**Exercise requirements**
Below are some records. Retype exactly the lines from the one containing "artificial intelligence, stands" through the one containing "Album to Her", both included, skipping every picture.
*** Opening Data for analysis ***
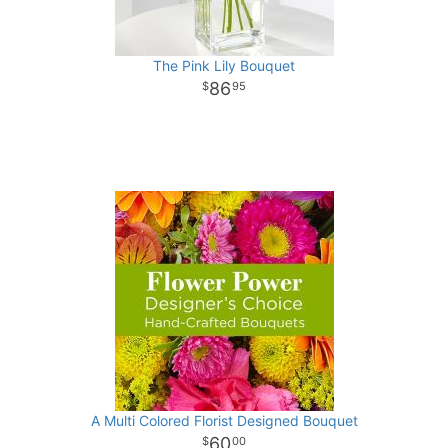
The Pink Lily Bouquet
86
95
A Multi Colored Florist Designed Bouquet
60
00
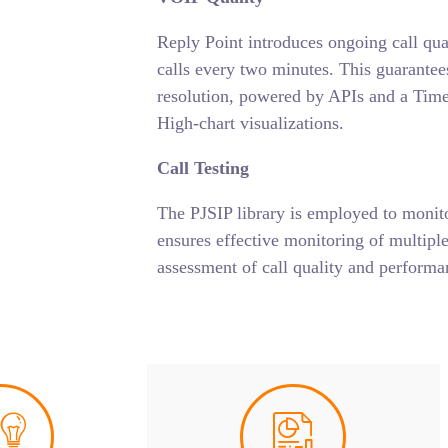
Reply Point introduces ongoing call qu
calls every two minutes. This guarantees
resolution, powered by APIs and a Time
High-chart visualizations.
Call Testing
The PJSIP library is employed to monit
ensures effective monitoring of multiple
assessment of call quality and performan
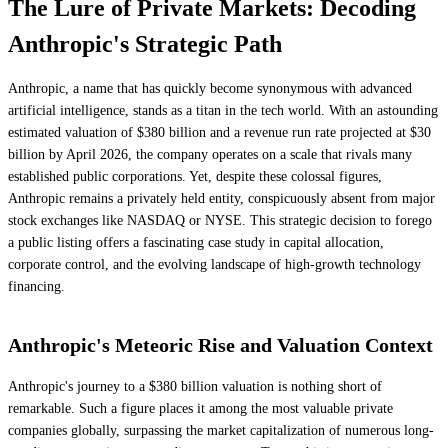
The Lure of Private Markets: Decoding
Anthropic's Strategic Path
Anthropic, a name that has quickly become synonymous with advanced
artificial intelligence, stands as a titan in the tech world. With an astounding
estimated valuation of $380 billion and a revenue run rate projected at $30
billion by April 2026, the company operates on a scale that rivals many
established public corporations. Yet, despite these colossal figures,
Anthropic remains a privately held entity, conspicuously absent from major
stock exchanges like NASDAQ or NYSE. This strategic decision to forego
a public listing offers a fascinating case study in capital allocation,
corporate control, and the evolving landscape of high-growth technology
financing.
Anthropic's Meteoric Rise and Valuation Context
Anthropic's journey to a $380 billion valuation is nothing short of
remarkable. Such a figure places it among the most valuable private
companies globally, surpassing the market capitalization of numerous long-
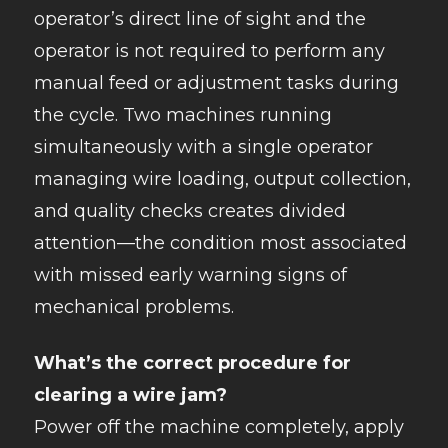
operator’s direct line of sight and the
operator is not required to perform any
manual feed or adjustment tasks during
the cycle. Two machines running
simultaneously with a single operator
managing wire loading, output collection,
and quality checks creates divided
attention—the condition most associated
with missed early warning signs of
mechanical problems.
What’s the correct procedure for
clearing a wire jam?
Power off the machine completely, apply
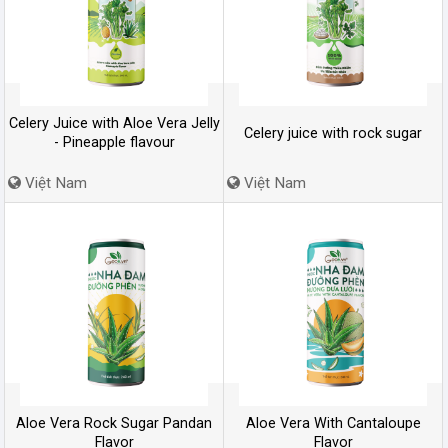
Celery Juice with Aloe Vera Jelly
Celery juice with rock sugar
- Pineapple flavour
Việt Nam
Việt Nam
Aloe Vera Rock Sugar Pandan
Aloe Vera With Cantaloupe
Flavor
Flavor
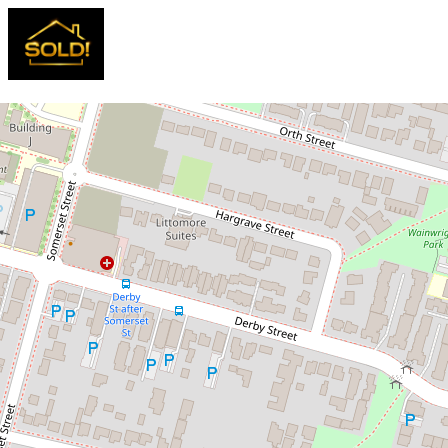
Sold!
$860,000
NEW STREET RECORD! SOLD OFF
MARKET IN 1 DAY
5 / 19-21 Jamison Road, Kingswood
3
2
2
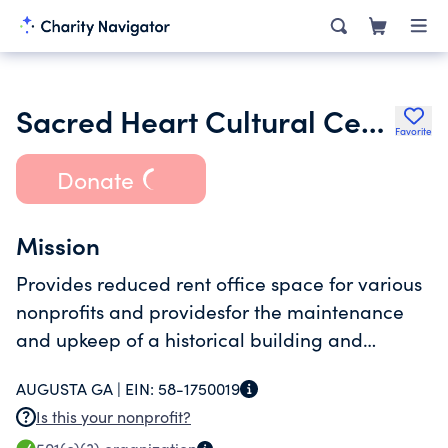
Sacred Heart Cultural Center Inc.
Favorite
Donate
Mission
Provides reduced rent office space for various
nonprofits and providesfor the maintenance
and upkeep of a historical building and
grounds
AUGUSTA GA |
EIN:
58-1750019
Is this your nonprofit?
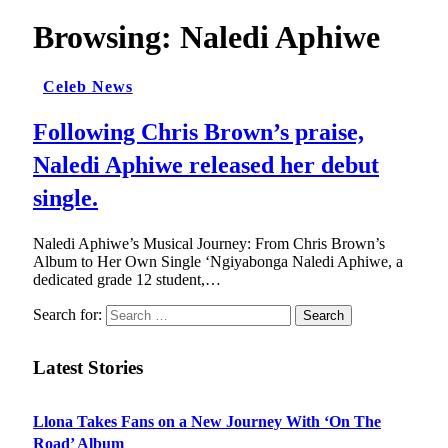
Browsing:
Naledi Aphiwe
Celeb News
Following Chris Brown’s praise,
Naledi Aphiwe released her debut
single.
Naledi Aphiwe’s Musical Journey: From Chris Brown’s
Album to Her Own Single ‘Ngiyabonga Naledi Aphiwe, a
dedicated grade 12 student,…
Search for:
Latest Stories
Llona Takes Fans on a New Journey With ‘On The
Road’ Album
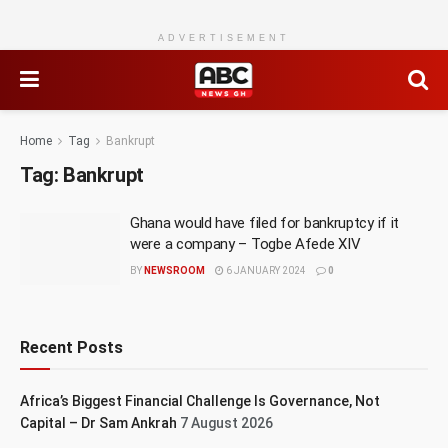
ADVERTISEMENT
Home
Tag
Bankrupt
Tag:
Bankrupt
Ghana would have filed for bankruptcy if it
were a company – Togbe Afede XIV
BY
NEWSROOM
6 JANUARY 2024
0
Recent Posts
Africa’s Biggest Financial Challenge Is Governance, Not
Capital – Dr Sam Ankrah
7 August 2026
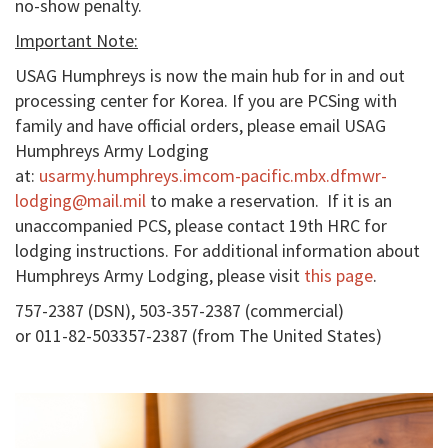
no-show penalty.
Important Note:
USAG Humphreys is now the main hub for in and out
processing center for Korea. If you are PCSing with
family and have official orders, please email USAG
Humphreys Army Lodging
at:
usarmy.humphreys.imcom-pacific.mbx.dfmwr-
lodging@mail.mil
to make a reservation. If it is an
unaccompanied PCS, please contact 19th HRC for
lodging instructions. For additional information about
Humphreys Army Lodging, please visit
this page
.
757-2387 (DSN), 503-357-2387 (commercial)
or 011-82-503357-2387 (from The United States)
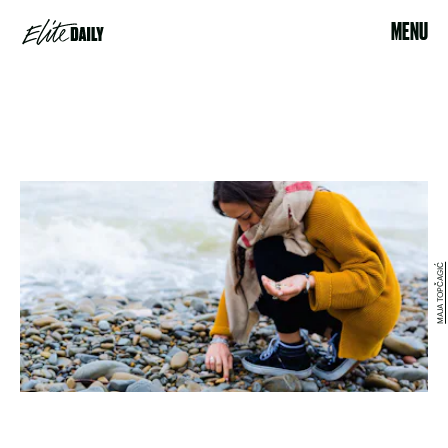
MENU
MAJA TOPČAGIĆ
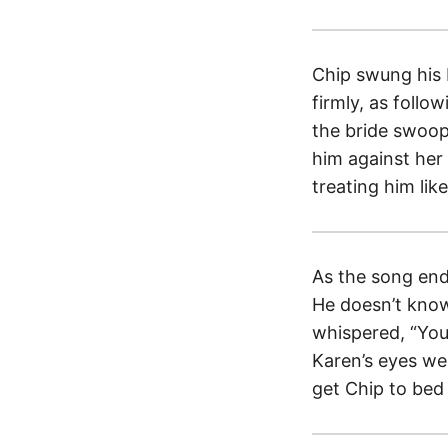
Chip swung his 
firmly, as foll
the bride swoop
him against her 
treating him lik
As the song ende
He doesn’t know
whispered, “You’
Karen’s eyes we
get Chip to bed 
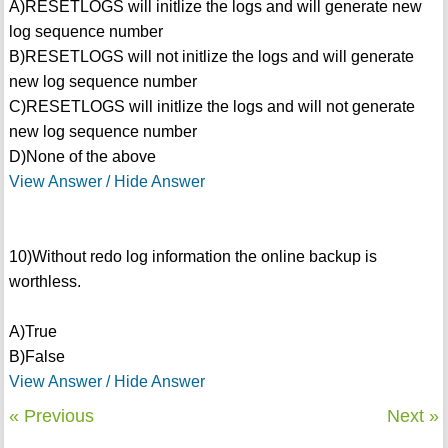
A)RESETLOGS will initlize the logs and will generate new
log sequence number
B)RESETLOGS will not initlize the logs and will generate
new log sequence number
C)RESETLOGS will initlize the logs and will not generate
new log sequence number
D)None of the above
View Answer / Hide Answer
10)Without redo log information the online backup is
worthless.
A)True
B)False
View Answer / Hide Answer
« Previous
Next »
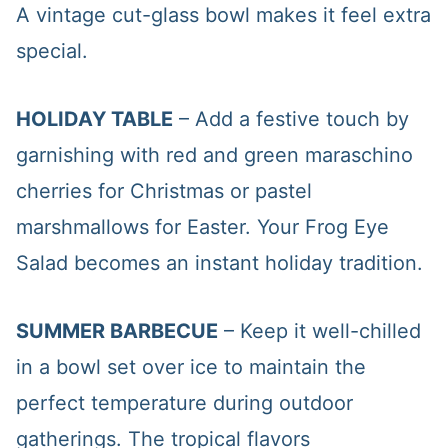
A vintage cut-glass bowl makes it feel extra
special.
HOLIDAY TABLE
– Add a festive touch by
garnishing with red and green maraschino
cherries for Christmas or pastel
marshmallows for Easter. Your Frog Eye
Salad becomes an instant holiday tradition.
SUMMER BARBECUE
– Keep it well-chilled
in a bowl set over ice to maintain the
perfect temperature during outdoor
gatherings. The tropical flavors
*** Closing Data for analysis ***
**Your solution**
artificial intelligence, stands as a titan in the tech world. With an astounding
estimated valuation of $380 billion and a revenue run rate projected at $30
billion by April 2026, the company operates on a scale that rivals many
established public corporations. Yet, despite these colossal figures,
Anthropic remains a privately held entity, conspicuously absent from major
stock exchanges like NASDAQ or NYSE. This strategic decision to forego
a public listing offers a fascinating case study in capital allocation,
corporate control, and the evolving landscape of high-growth technology
financing.
Anthropic's Meteoric Rise and Valuation Context
Anthropic's journey to a $380 billion valuation is nothing short of
remarkable. Such a figure places it among the most valuable private
companies globally, surpassing the market capitalization of numerous long-
operator’s direct line of sight and the
operator is not required to perform any
manual feed or adjustment tasks during
the cycle. Two machines running
simultaneously with a single operator
managing wire loading, output collection,
and quality checks creates divided
attention—the condition most associated
with missed early warning signs of
mechanical problems.
What’s the correct procedure for
clearing a wire jam?
Power off the machine completely, apply
Celery Juice with Aloe Vera Jelly
Celery juice with rock sugar
- Pineapple flavour
Việt Nam
Việt Nam
Aloe Vera Rock Sugar Pandan
Aloe Vera With Cantaloupe
Flavor
Flavor
Sold!
$860,000
NEW STREET RECORD! SOLD OFF
MARKET IN 1 DAY
5 / 19-21 Jamison Road, Kingswood
3
2
2
Sacred Heart Cultural Center Inc.
Favorite
Donate
Mission
Provides reduced rent office space for various
nonprofits and providesfor the maintenance
and upkeep of a historical building and
grounds
AUGUSTA GA |
EIN:
58-1750019
Is this your nonprofit?
Browsing:
Naledi Aphiwe
Celeb News
Following Chris Brown’s praise,
Naledi Aphiwe released her debut
single.
Naledi Aphiwe’s Musical Journey: From Chris Brown’s
Album to Her Own Single ‘Ngiyabonga Naledi Aphiwe, a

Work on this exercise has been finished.